Currently, the Taka is not merely a depreciated currency. It is becoming a symbol of valuelessness. A garment worker earning Tk 12,000 a month cannot afford basic goods that cost Tk 6,000 just two years ago. A schoolteacher finds her salary evaporated by utility bills and groceries. Middle-class savings are eroding. Fixed-income pensioners are being thrust into destitution. This is not devaluation alone. It is adjacent inflation: a form of silent robbery by which external exchange conditions impoverish an entire nation.
And yet, amid all this, the IMF sends more 'recommendations.' It recommends austerity. It recommends deregulation. It recommends 'fiscal prudence.' But what it never recommends is accountability: neither for itself nor for the political elite that enables these cycles of debt and dependency.
The World Bank and IMF have never been neutral institutions. Created in 1944 under the Bretton Woods system, their original mandate was to rebuild war-torn Europe and stabilise global capitalism-not to serve post-colonial nations. The conditions they attach to loans are often ideological in nature: cut public spending, privatise state enterprises, liberalise financial flows. These prescriptions rarely consider the socio-political context of recipient countries. For nations like Bangladesh, they have proven to be recipes for dependency, not development.
For decades, successive governments in Bangladesh have complied with these institutions: signing off on austerity packages, deregulation reforms, and market liberalisation. But where has it taken us? To debt, not growth. To unemployment, not opportunity. To hollow institutions, not capacity-building. The irony is stark: a nation born out of the cry for self-rule has handed over its economic levers to foreign technocrats.
It is time to say enough. Bangladesh must now begin the gradual but irreversible process of reclaiming economic sovereignty. This starts with rejecting further conditionality-based lending from the IMF. We must develop an indigenous economic model-rooted in regional cooperation, domestic production, remittance stability and controlled exchange mechanisms. There are alternatives to IMF funding. The Islamic Development Bank, BRICS New Development Bank, and regional partners, such as China, Malaysia, and Indonesia have expressed openness to bilateral arrangements without the neoliberal strings attached.
We must also reintroduce a managed float that genuinely serves our economy, not just satisfies global capital. Bangladesh Bank must be empowered to stabilise the currency with transparent reserve strategies, currency swaps, and strategic import controls. Most crucially, fiscal discipline must be paired with social protection. Food, medicine, and education must be protected sectors. We must use digital targeting to ensure that subsidies reach the poor without fuelling corruption.

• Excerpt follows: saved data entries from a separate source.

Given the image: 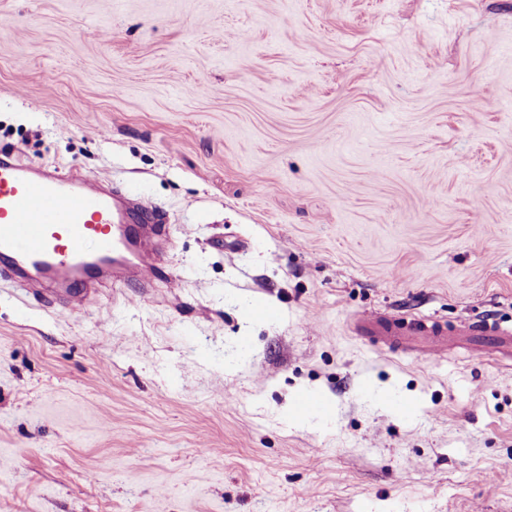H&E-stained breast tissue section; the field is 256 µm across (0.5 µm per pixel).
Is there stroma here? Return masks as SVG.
Masks as SVG:
<instances>
[{"instance_id": "35a3bbf8", "label": "stroma", "mask_w": 512, "mask_h": 512, "mask_svg": "<svg viewBox=\"0 0 512 512\" xmlns=\"http://www.w3.org/2000/svg\"><path fill=\"white\" fill-rule=\"evenodd\" d=\"M4 146L178 285L0 287V512H512V360L354 328H512V0H0Z\"/></svg>"}]
</instances>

Beyond financial measures, a broader reckoning is needed. We must conduct a national audit of all foreign aid, loans, and donor engagements since 1971. Where did the money go? Who benefited? Why did inequality grow despite billions in so-called assistance? A National Economic Truth Commission must be established, so that the same mistakes are not repeated under new banners.
And, we must name the betrayal for what it is. Many who claimed to be freedom fighters in 1971 later-on became collaborators of economic plunder. Some fought bravely in the war; others used the victory to exploit. Women were raped during the war-some by Pakistani soldiers, yes-but also by Bengali men who later-on rose to power.
Bangladesh must now reclaim the promise of its independence: not just politically, but economically. We need soon a new political party that stands for economic sovereignty, currency dignity, and national accountability. Our goal is simple: to end the decades-long cycle of dependency and restore the economic self-respect of our people. We will no longer be ruled by global lenders. Nor will we be governed by Dhaka's elite who serve them.